The HCL Team, lead by Richard Jefts, was kind enough to invite me to its second Factory Tour, this time in Europe, in the HCL offices in Milan, in Italy. Milan is just a 3.5 hour trip in the train from Zürich, going through the new Gotthard tunnel, so it was an almost leisurely travel, compared to the trip to Boston last year.
There were 140 attendees, the majority coming from German-speaking countries.
We were treated to a wonderful evening, discovering the sights of Milano, and being invited to the Grand Hotel to eat delicious Italian food. Most of my table asked for a second serving of risotto!
Here are my take-home points:
HCL is modernising the build processes. The aim is to have consistent builds where all the software gets simultaneously built and released. In particular, we’re seeing simultaneous builds for the clients (i.e. Mac and Windows at the same time) and for the products (Domino, Notes, Sametime). It’s a most welcome development.
The last release of Domino saw some quality issues with the Language packs. Kudos to HCL’s Russ Holden for acknowledging the quality issue and dealing with it. Building language packs was, in the past, done by a completely independent department, almost as an afterthought. It turned out that the internationalisation process was not completely automated and needed some laborious manual adjustments. The upside of this is that now that the issue has been surfaced, the core Domino Team will be doing the internationalisation internally, automatically, which means that the next releases will see the language packs being simultaneously released with the main build. This is excellent news for European customers whose software won’t be second-class citizens anymore.
HCL is intent on having a closer relationship with its customers and its business partners, and we were shown many improvements that made me, as a small business partner, smile with barely concealed excitement.
The processes that are being now replaced were unwieldy and frustrating. These were tailored for large enterprises and not to small, nimble companies, and it’s very rewarding to see how HCL is revamping this:
We’ve been treated to exceptionally fast support over the past year coming from HCL. The presence on Twitter is remarkable, and the speed with which issues are cleared is a real relief, and a real surprise compared to the previous, glacial pace. Kudos to Michael Fiorentino for the sterling work here.
Previously, business partners were not able to register issues and bugs directly, this will now change.
Better interaction with the customers:
HCL introduced their customer advocacy program, which will give you as a customer direct access to someone within the development team. This is such a good idea.
If you are a customer, register yourself on:
Closer relationship with the business partners
Speaking as a small provider, IBM’s process for obtaining licenses was so complicated, slow and heavy that it was not commercially viable to resell licenses, or to bundle services with installations. HCL’s processes are far more direct and the licensing model for new licenses will be far simpler. This opens opportunities for SMB clients (and the smaller, local providers which these favour).

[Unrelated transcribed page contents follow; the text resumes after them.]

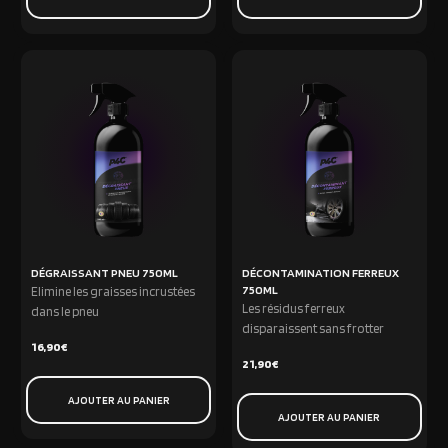
DÉGRAISSANT PNEU 750ML
DÉCONTAMINATION FERREUX
750ML
Elimine les graisses incrustées
Les résidus ferreux
dans le pneu
disparaissent sans frotter
16,90
€
21,90
€
AJOUTER AU PANIER
AJOUTER AU PANIER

If you are a business partner, be sure to register on:
HCL Nomad (Notes Apps on Tablets)
We were shown a very polished, very quick demo of HCL Nomad (a Notes Client working within a tablet) on an Android device. The delicious side-effect of porting the code to Android is that HCL used OpenGL, which means that the codebase can be compiled as WebGL, which means it can be compiled for browsers! Yay.
There is still some work to be done as to the distribution mechanism, but I would say this is coming close to a shipping date.
Verse on Premise
Verse is also getting a makeover, including a much-expected revamp of the calendar view.
Better clarity on the future of the clients.
I was confused about was how to square backwards compatibility with a smaller, quicker client. As far as I have understood (the following here are my opinions):
The thick client based on Eclipse is going to stay on with minimal improvements so as to ensure backwards compatibility for customers that depend on the full range of the thick client’s capabilities.
HCL Places is still a work in progress and will include some Low-Code options, apparently with an engine based on Node-Red. This seems to imply that HCL Places will try to integrate into cloud-based solutions with microservices.
The new kid on the block (for me) was the upcoming lightweight client. As I’ve understood, this will integrate the HCL Nomad code for interacting with applications, and Verse for the Mail experience. This is reassuring, both components seem well on their way and conceptually seems something which will be relatively straightforward to implement.
Search and DQL – security model will be seamless
The security model of Notes is the single biggest advantage the platform has over all others. As a developer, not having to worry about who has access to what data, once this has been determined on the record/document level, gives me great speed in development.
The demos we saw of DQL and of searching with Elastic Search were using Anonymous access. I was worried that we would lose our edge if the security model was not respected at a low-level, but HCL assured us that they are very aware of this. I’m hoping that the next demonstrations will include authorization and authentication.
Focus on application development.
We had a surprise final keynote delivered by Volker Weber of vowe.net fame. I was delighted to see that Volker’s skills in stripping down things to the essentials was reflected in his presentation’s format – a series of pictures with no text, and the presentation’s content – which was to recognise that the core feature of Domino is cheap, robust app development. I couldn’t agree more, and I’m convinced that HCL agrees wholeheartedly too.
These are exciting times ahead for our community.